Certified Tea Master, Alison Dillon shares her top tips for training your tea palate so you can start identifying all those flavours described in tea tasting notes.
Being able to identify really nuanced flavours comes with lots and lots of practice. Tea is really no different to wine or beer or coffee in terms of the palate. If you think back to when you first started to drink any of those beverages, you probably felt white wines for example, tasted more or less the same.
After a while, you probably stared to be able to tell a fruity wine from a sweet wine. Then you gradually would have worked out what sort of wine style you enjoy most and within that style you probably really, really like a particular label or region and have explored that in more detail by buying and drinking it frequently. It’s the same process for tea. You start out by developing a general understanding of styles. Instead of champagne, white wine, red wine or port, you’d start with black tea, green tea, white tea and oolong tea.

- TASKS TO PERFORM
1 > Translate this sentence from the tea palate passage into Spanish: "Tea is really no different to wine or beer or coffee in terms of the palate."
2 > According to the tea palate passage, which four styles of tea should a beginner start with?
3 > Reproduce the section of the tea palate passage between "Being able to" and "and oolong tea.", inclusive.

- SUPPLIED DATA
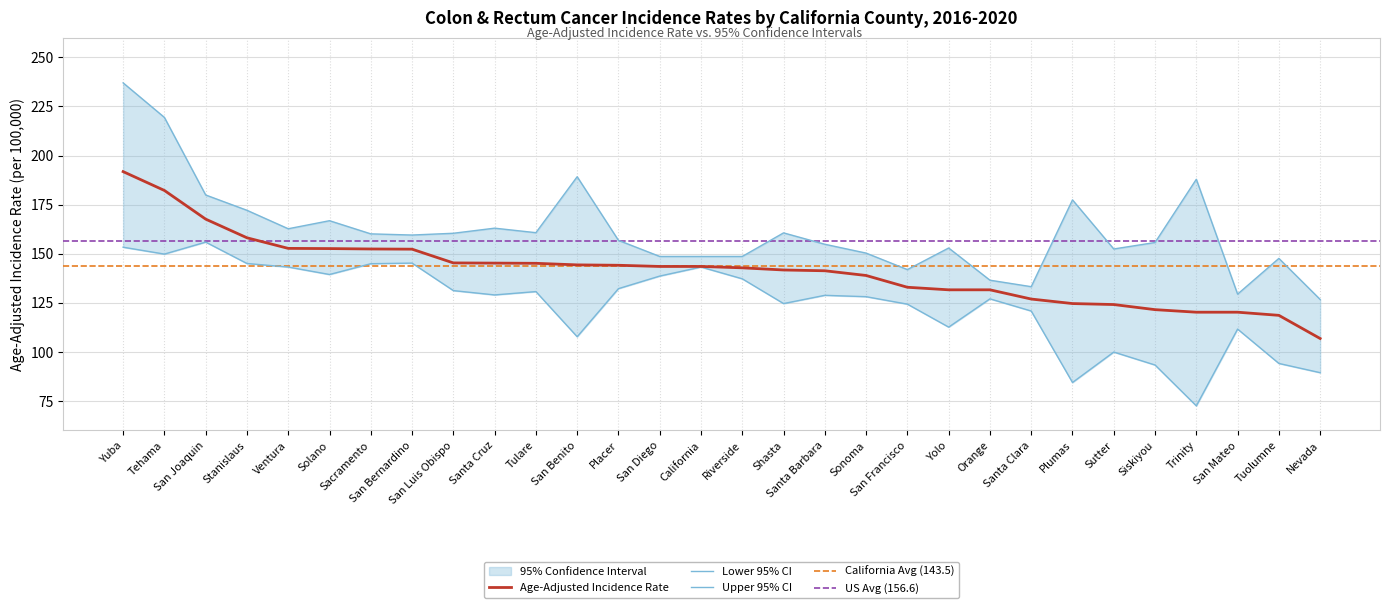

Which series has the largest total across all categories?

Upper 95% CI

- SOLUTIONS BELOW
1 > El té realmente no es diferente del vino, la cerveza o el café en cuanto al paladar.

2 > Black tea, green tea, white tea and oolong tea.

3 >
Being able to identify really nuanced flavours comes with lots and lots of practice. Tea is really no different to wine or beer or coffee in terms of the palate. If you think back to when you first started to drink any of those beverages, you probably felt white wines for example, tasted more or less the same.
After a while, you probably stared to be able to tell a fruity wine from a sweet wine. Then you gradually would have worked out what sort of wine style you enjoy most and within that style you probably really, really like a particular label or region and have explored that in more detail by buying and drinking it frequently. It’s the same process for tea. You start out by developing a general understanding of styles. Instead of champagne, white wine, red wine or port, you’d start with black tea, green tea, white tea and oolong tea.